**WHAT NEEDS TO BE DONE**
Count the lines below that contain the string "speed", treating uppercase and lowercase as different, and reply with the number alone.

**EXCERPTED RECORDS**
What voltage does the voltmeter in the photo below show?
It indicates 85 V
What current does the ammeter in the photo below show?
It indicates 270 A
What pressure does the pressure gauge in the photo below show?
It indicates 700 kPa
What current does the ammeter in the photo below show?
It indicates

---

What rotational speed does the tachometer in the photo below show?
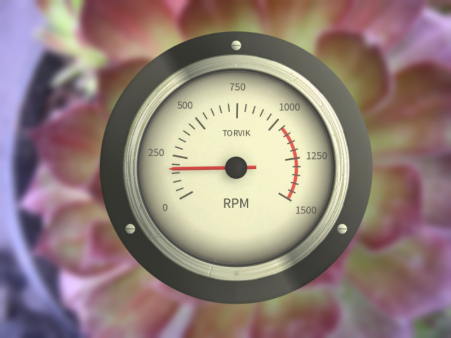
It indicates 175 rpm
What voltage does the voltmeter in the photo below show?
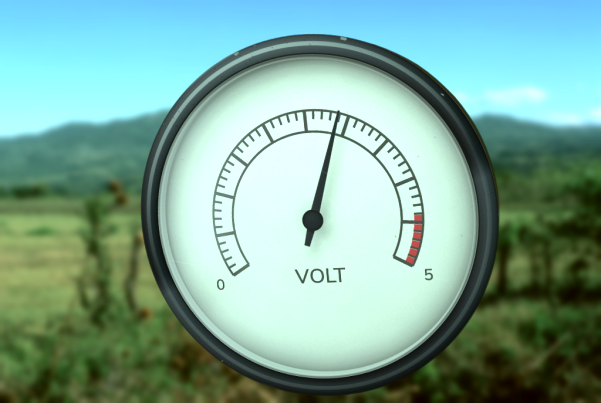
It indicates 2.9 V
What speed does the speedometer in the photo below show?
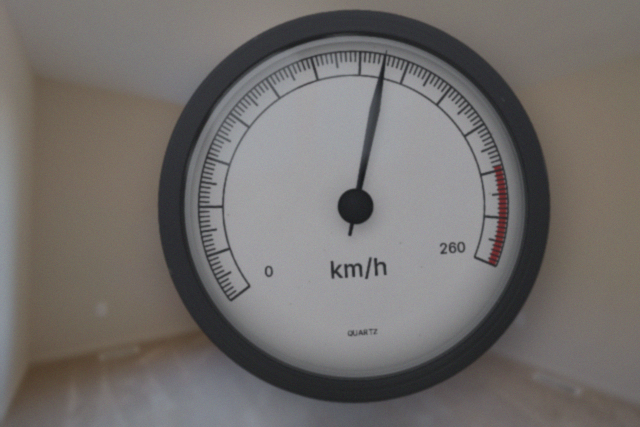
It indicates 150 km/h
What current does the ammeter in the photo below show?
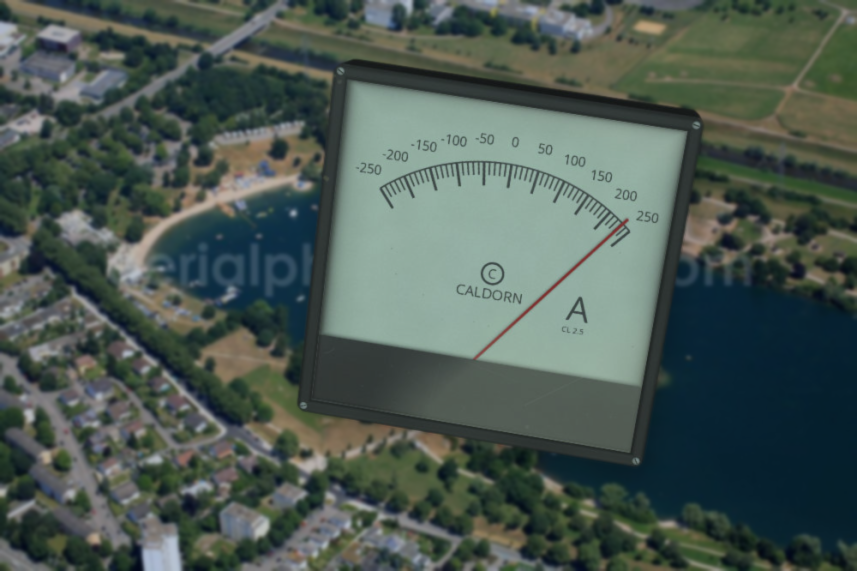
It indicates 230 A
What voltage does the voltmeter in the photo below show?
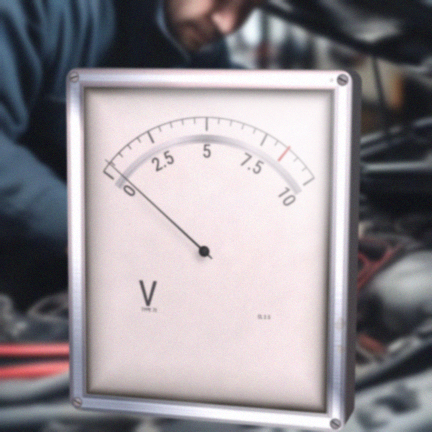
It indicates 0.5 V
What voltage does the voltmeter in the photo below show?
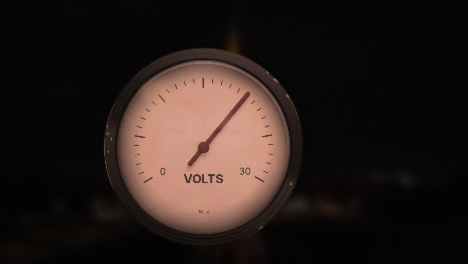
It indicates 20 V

* * *

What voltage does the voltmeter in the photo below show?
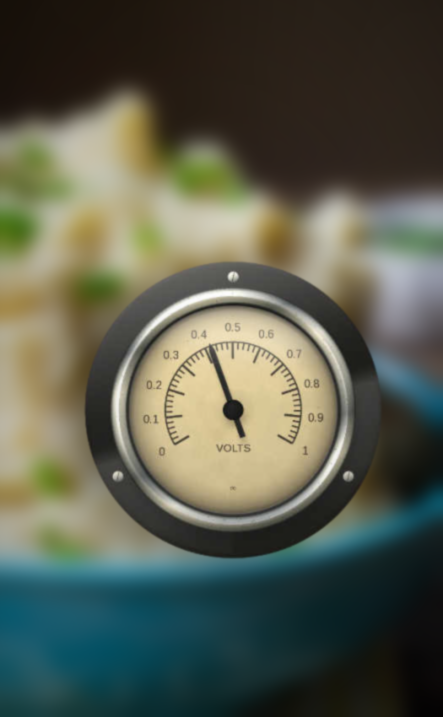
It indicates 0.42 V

**WRITTEN ANSWER**
2